Never move a burning pan.

Never throw water or use a fire extinguisher on a grease fire. Water will only spread the fire and the force of the extinguisher can splash flaming grease out of the pan.

Stand by your pan. Don't leave food, grease, or oils cooking on the stovetop unattended.

Wear short or tight-fitting sleeves when cooking. Loose fitting clothing can easily catch on fire.

Keep pot handles turned inward to prevent accidental spills.

Create a three-foot "child-rfree zone" around the stove. Keep children and pets away from the stove while cooking.


91% of all civilian fatalities in residential building fires involve thermal burns and smoke inhalation.

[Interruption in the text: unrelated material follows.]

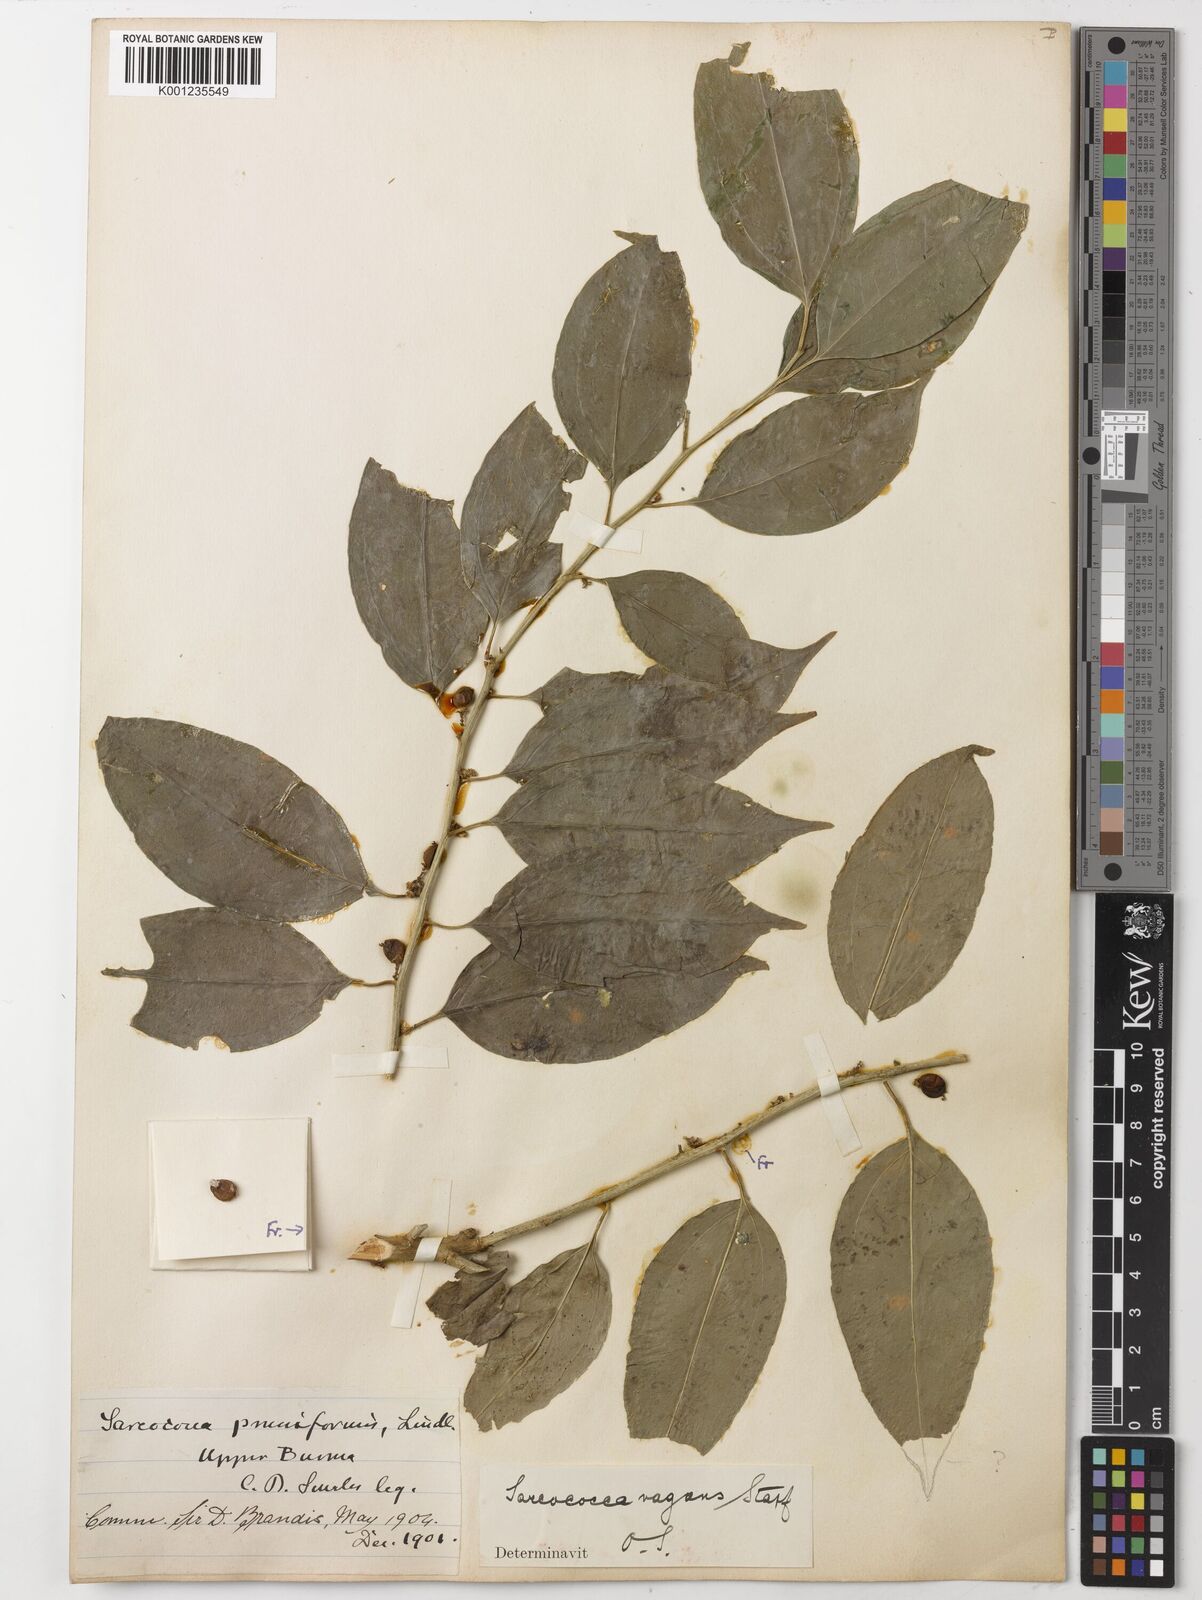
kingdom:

Bedrooms are the leading location (55%) where civilian fire fatalities occur in residential buildings.

51% of civilian fire fatalities in residential buildings occur between the hours of 10 pm and 6 am. This period also accounts for 49% of fatal fires.

70% of fire victims in residential buildings were escaping (36%) or sleeping (34%) at the time of their deaths.

Smoking was the leading cause of fatal residential building fires.

Males accounted for 57% of civilian fire fatalities in residential buildings; women accounted for 43% of the fatalities.

43% of civilian fatatilies in residential building fires are between the ages of 40 and 69; 13% are less than 10 years old.